Quem não soube se conter foi o ministro brasileiro do Meio Ambiente, Ricardo Salles, que esteve na Alemanha dias atrás, tentando de convencer o governo europeu de que seu compromisso com a preservação da Amazônia é autêntico, apesar dos gigantescos incêndios registrados nos últimos meses, que foram iniciados por apoiadores de Bolsonaro e ajudados pelas políticas de sucateamento dos órgãos de proteção ambiental – algo que o atual presidente prometeu na campanha que faria, e está cumprindo.
Alemanha e Noruega são os dois principais financiadores do chamado Fundo Amazônico, que entrega ao país tropical quase um bilhão de dólares por ano para a preservação da maior floresta do mundo, mas decidiram suspender essa remessa, ao considerar que o governo atual é responsável pelo desastre ecológico deste ano. Recentemente, o ministro Salles passou por Berlim para tentar reativar o Fundo, mas usou o mesmo discurso de seu presidente, de que as estatísticas sobre a devastação foram manipuladas por organizações ambientais “esquerdistas”, o que não convenceu as autoridades germânicas. Em tempo, os dados usados pelos ambientalistas são cifras difundidas e confirmadas tanto pelo INPE quanto pela NASA.
Bônus track: o bananesco caso do Paraguai
O golpe de Estado a Fernando Lugo foi um dos capítulos mais patéticos da história política de um continente que conhecem bem o que são os casos absurdos de disputa de poder.
Em meados de 2012, enquanto o governo tentava de viabilizar o debate pela reforma agrária – em um país onde mais de 85% das terras estão nas mãos de somente 2,5% da população rural –, um grupo de camponeses ligados a movimentos sociais pela terra foi atacado por forças policiais. Se produziu um confronto que terminou com 11 líderes sociais e 6 policiais mortos. A oposição de direita iniciou um processo de impeachment, responsabilizando o presidente pelo massacre, apesar de ele não ter nenhuma ligação com aquele movimento social, nem ter dado a ordem para a ação da polícia.

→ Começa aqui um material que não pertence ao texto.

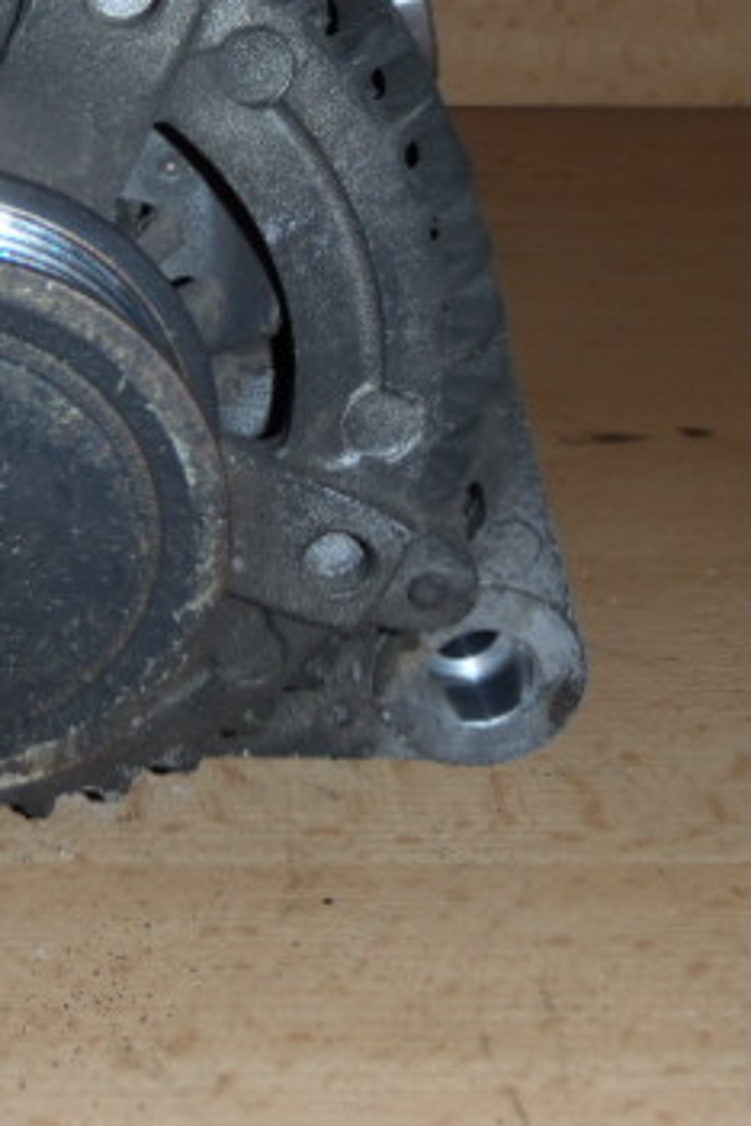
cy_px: 375
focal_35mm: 72
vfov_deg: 27.9
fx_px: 2253
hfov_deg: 18.1
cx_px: -103
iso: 100
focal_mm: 6.83
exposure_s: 1/40
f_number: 4.6
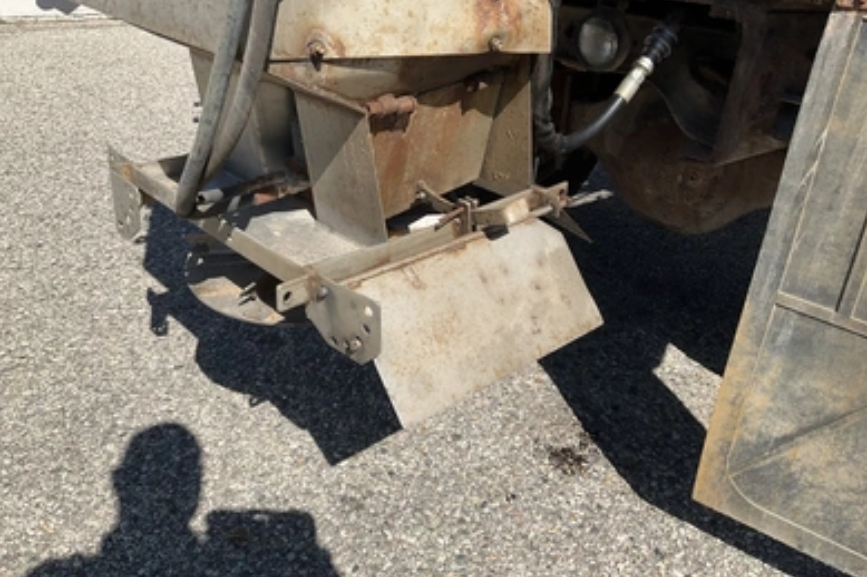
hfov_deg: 60.3
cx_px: 428
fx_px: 746
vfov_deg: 42.3
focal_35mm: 31
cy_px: 265
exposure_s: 1/1730
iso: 25
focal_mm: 3
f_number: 1.8
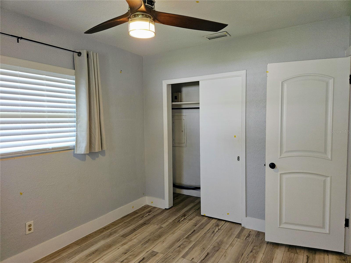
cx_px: 176
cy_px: 132
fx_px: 233
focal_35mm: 23
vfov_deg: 58.9
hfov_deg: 73.9
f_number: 1.8
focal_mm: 5.4
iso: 80
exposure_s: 1/60
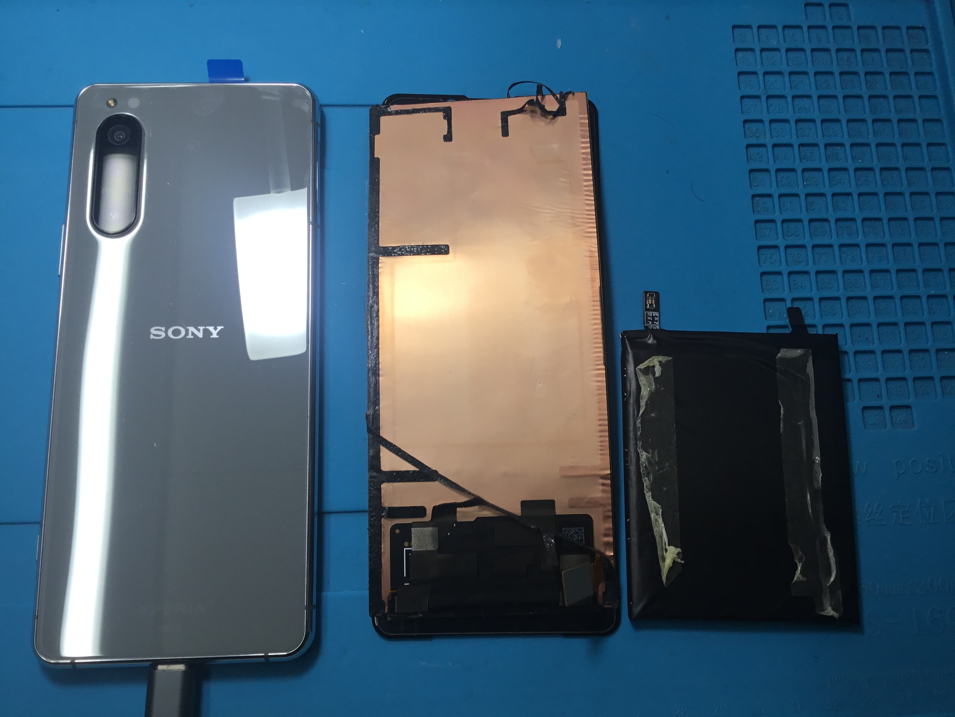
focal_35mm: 31
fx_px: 855
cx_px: 478
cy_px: 358
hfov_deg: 58.4
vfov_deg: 45.4
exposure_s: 1/120
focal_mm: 3.3
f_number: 2.4
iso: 25
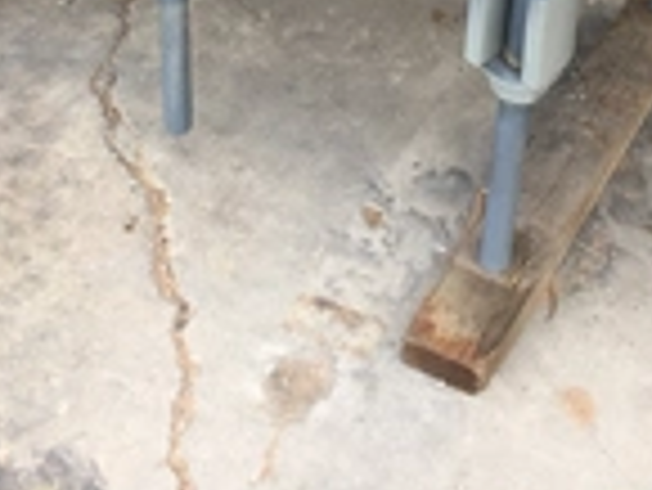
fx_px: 1508
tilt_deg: -33.9
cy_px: -108
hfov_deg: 24.4
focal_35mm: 80
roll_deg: -1.6
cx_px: 387
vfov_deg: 17.5
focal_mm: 4.15
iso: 32
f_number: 2.2
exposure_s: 1/168
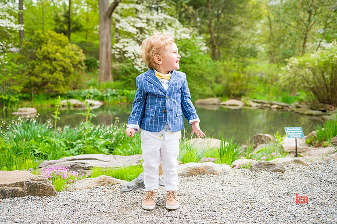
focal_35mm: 32
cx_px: 168
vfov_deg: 41.1
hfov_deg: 58.7
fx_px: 299
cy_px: 112
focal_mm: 32
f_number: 3.5
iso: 200
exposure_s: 1/320
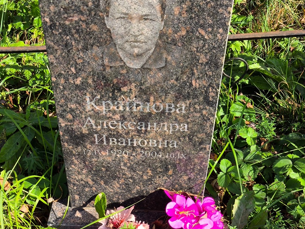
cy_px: 115
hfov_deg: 36.8
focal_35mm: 52
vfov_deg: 28.1
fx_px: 458
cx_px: 148
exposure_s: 1/612
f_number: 1.7
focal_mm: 4.71
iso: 50
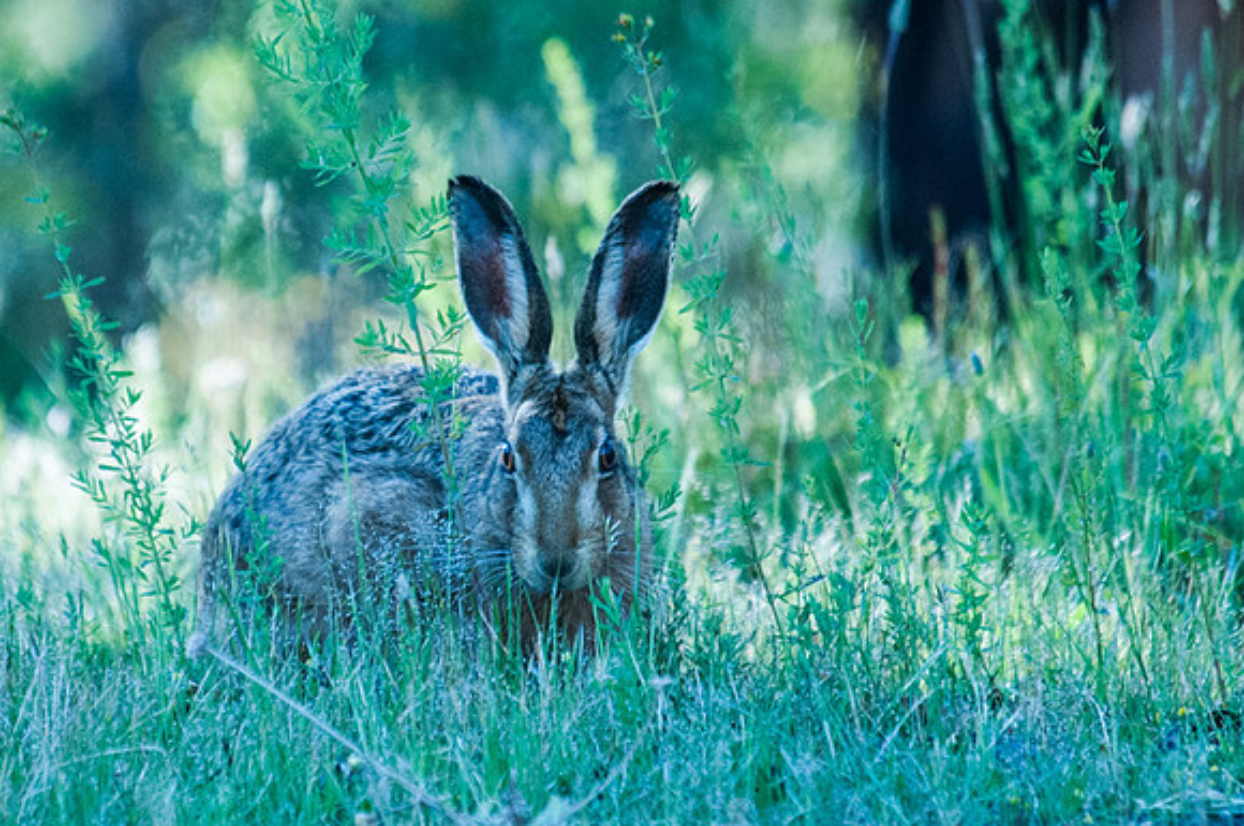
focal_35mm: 757
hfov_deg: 2.7
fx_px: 26113
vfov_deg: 1.8
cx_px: 527
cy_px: 394
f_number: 5.6
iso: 1600
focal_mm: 400
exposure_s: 1/500
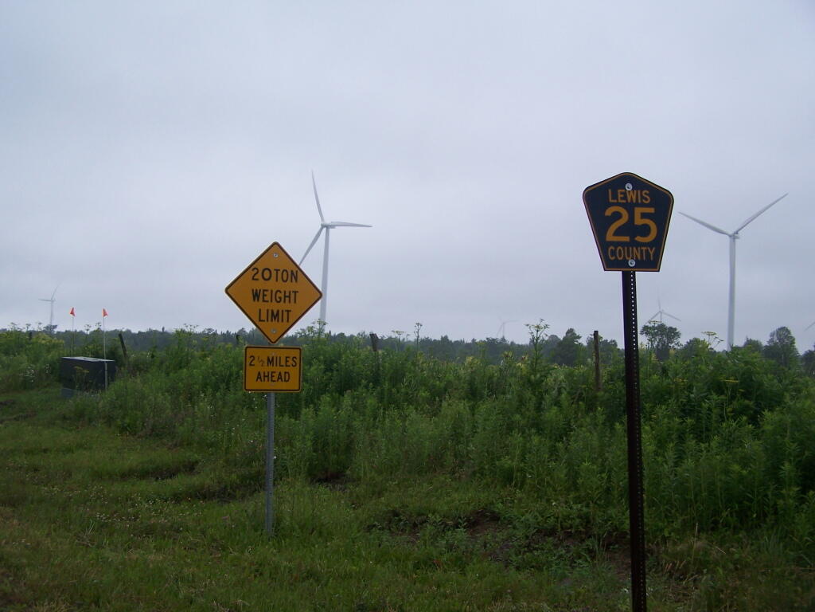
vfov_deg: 37.7
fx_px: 895
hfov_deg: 49.0
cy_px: 306
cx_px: 408
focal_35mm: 38
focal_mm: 6.3
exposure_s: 1/200
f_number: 2.8
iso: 80
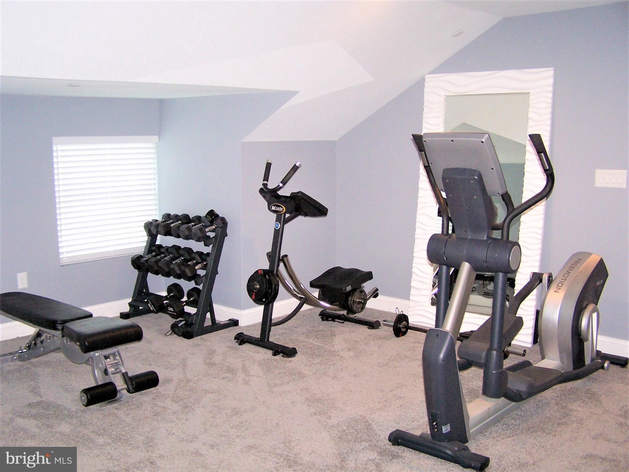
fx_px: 691
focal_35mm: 38
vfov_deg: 37.7
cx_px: 314
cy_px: 236
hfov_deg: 49.0
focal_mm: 6.3
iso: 140
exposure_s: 1/60
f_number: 2.8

Dessa forma, e lançando p modelo que seria emulado no Brasil quatro anos depois, a direita paraguaia regressou ao poder pela força. Depois, também recuperou a hegemonia eleitoral perdida em 2008, o único pleito em que o Partido Colorado foi derrotado desde o fim da ditadura de Alfredo Stroessner (1954-1989).
Após os meses da administração transitória de quem era o vice-presidente de Lugo – o social-democrata Federico Franco, que governou entre junho de 2012 e agosto de 2013 –, vieram os mandatos de Horacio Cartes (2013-2018), um político-empresário que coleciona acusações de corrupção, lavagem de dinheiro e evasão de divisas, sem nunca ser julgado; e do atual presidente, Mario Abdo Benítez
Este segundo, após prometer lutar contra a corrupção – apesar de que o seu Partido Colorado é o campeão nacional do uso político das instituições públicas há 30 anos – foi flagrado negociando com uma empresa brasileira (ligada à família Bolsonaro) um acordo secreto que prejudicaria enormemente o Estado em uma de suas fontes de renda mais importantes, que é a venda ao Brasil dos excedentes da Central Hidroelétrica de Itaipu.
O escândalo levou a um pedido de impeachment de Benítez, que terminou arquivado após ele e Bolsonaro anularem o acordo, e apesar dos indícios de propina na negociação serem mais contundentes que os usados para justificar a derrubada de Lugo. De qualquer forma, mesmo salvando seu mandato, o presidente continua enfrentando uma crise política, a qual precisará de tempo e uma boa estratégia para superar.